Haleigh Poutre's mother pursues visiting rights
BOSTON - Lawyers for the biological mother of 12-year-old Haleigh Poutre yesterday asked a judge to allow the mother to see her brain-injured daughter again in a Boston hospital.
Allison Avrett, 30, of Agawam filed a lawsuit against the state Department of Social Services earlier this month after social workers barred her from visiting her child in August at the Franciscan Children's Hospital in Boston, ending regular visits that had run through July.
The girl was admitted to Baystate Medical Center in Springfield a year ago with a severe injury to her brain stem. Haleigh was the center of a right-to-die battle last year before she began breathing on her own and responding to questions, prompting the state to abandon plans to remove her life support.
Avrett's lawyers want a judge to order the state to reinstate visitation rights and to provide the mother with medical information about Haleigh.

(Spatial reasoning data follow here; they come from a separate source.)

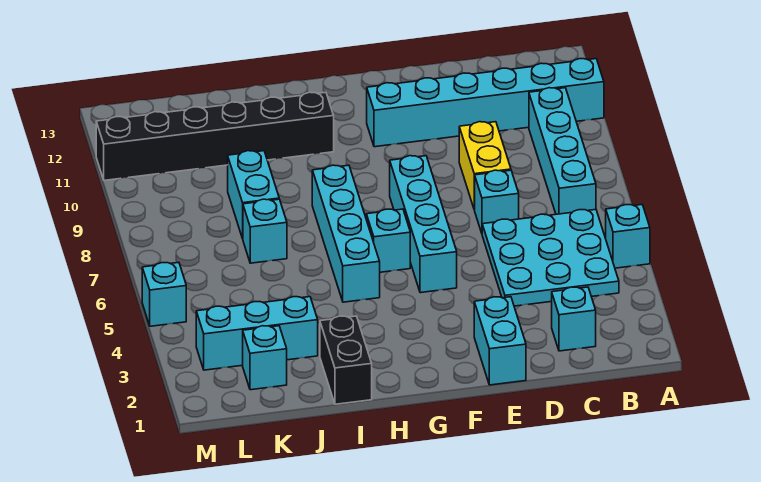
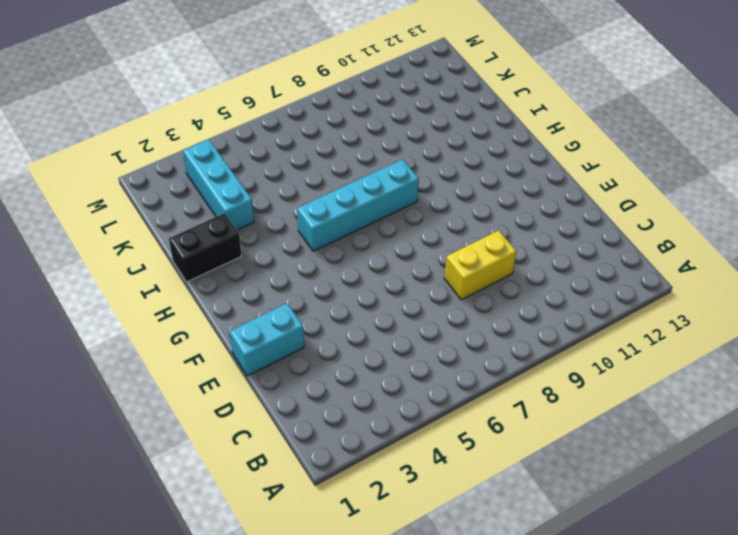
none -> cyan 1x1 brick [606,205,650,268]
none -> cyan 1x6 brick [367,59,604,147]
none -> cyan 3x3 plate [482,210,619,306]

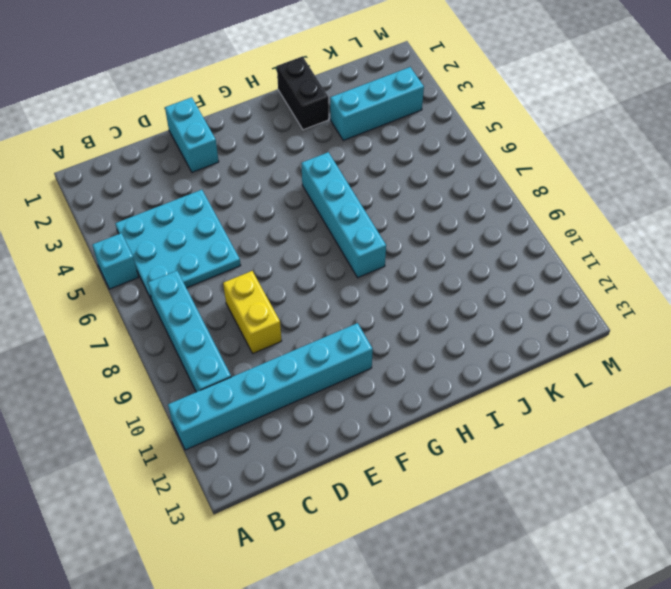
none -> cyan 1x1 brick [552,287,596,351]
none -> cyan 1x1 brick [475,170,519,233]
none -> cyan 1x4 brick [390,156,457,293]

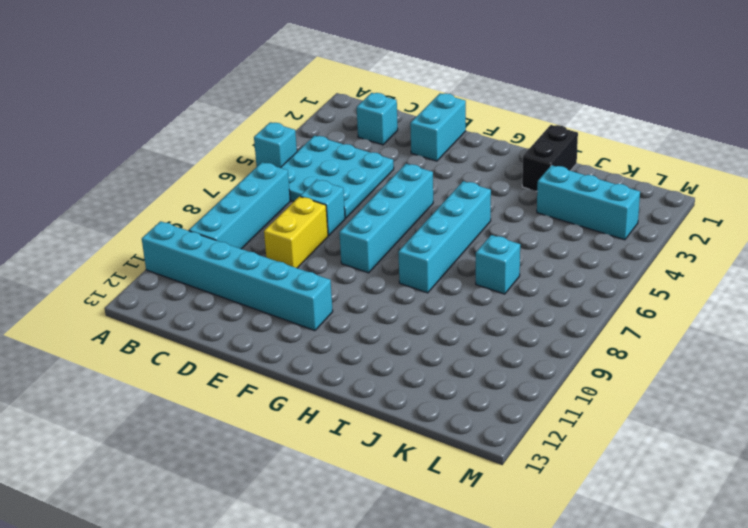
none -> cyan 1x1 brick [366,209,410,272]
none -> black 1x6 brick [96,92,334,180]
none -> cyan 1x2 brick [228,151,279,239]

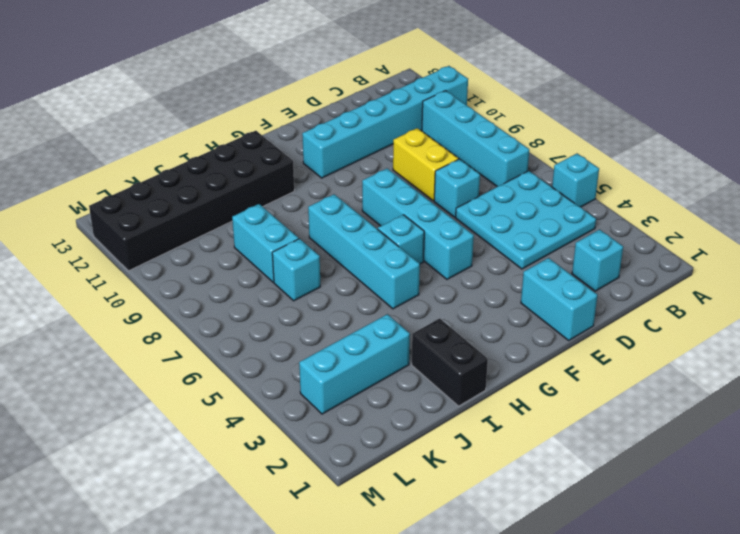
black 2x6 brick [89,131,294,271] -> black 1x6 brick [96,92,334,180]
none -> cyan 1x1 brick [243,326,287,390]
none -> cyan 1x1 brick [142,262,186,326]

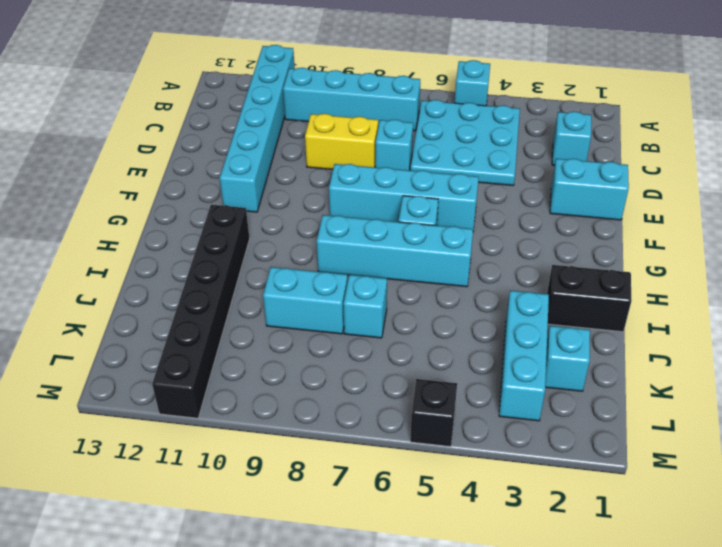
black 1x1 brick [410,379,457,447] -> cyan 1x1 brick [142,262,186,326]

Suffolk Superior Court Judge Kathe Tuttman yesterday took the requests under advisement and didn't say when she would rule.
Elizabeth M. Clague of Brockton, co-lawyer for Avrett, told the judge that Avrett has a constitutional right to see her child. She said the visits and her relationship with the child are important to the child's recovery.
Citing the child's privacy rights, lawyers for the state unsuccessfully asked the judge to close yesterday's hearing in Suffolk Superior Court. The state Department of Social Services has custody of the child. During brief remarks in open court, Assistant Attorney General Margaret J. Hurley said Avrett lacks legal standing to seek visitation rights or medical information. Hurley said Avrett is not the parent of the child.
Assistant Attorney General Sarah M. Joss said restoring visitation rights should be rejected because Avrett is unlikely to win the lawsuit on the merits of the case. She also said Avrett can't show any "irreparable harm."
The judge yesterday impounded certain documents filed as part of the lawsuit.
Avrett attended the hearing with her mother, Sandra L. Sudyka of Agawam.
Wendy J. Murphy, co-lawyer for Avrett, also argued yesterday for the first time in open court that the state lacked jurisdiction over Haleigh when the state Department of Social Services took custody of her in 1998 and allowed her to remain in the home of her aunt, Holli A. Strickland, who adopted her in 2001.
The child and Avrett were living in Williamsburg, Va., when the child visited her aunt in Massachusetts, Murphy said. Holli Strickland reported to the state that Avrett's boyfriend in Virginia sexually abused Haleigh, but police in Virginia and Massachusetts investigated and determined the allegations were false, Murphy said.
The adoption of Haleigh should be "null and void" because Massachusetts had no jurisdiction over a child who was a resident of Virginia before she visited her aunt during 1998, Murphy said.
Strickland, of Westfield, and her husband, Jason D. Strickland, were charged with severely beating the child, causing her to be hospitalized in Springfield. Holli Strickland died in a murder-suicide in West Springfield on Sept. 22, 2005. Her husband has pleaded innocent to assault and battery charges.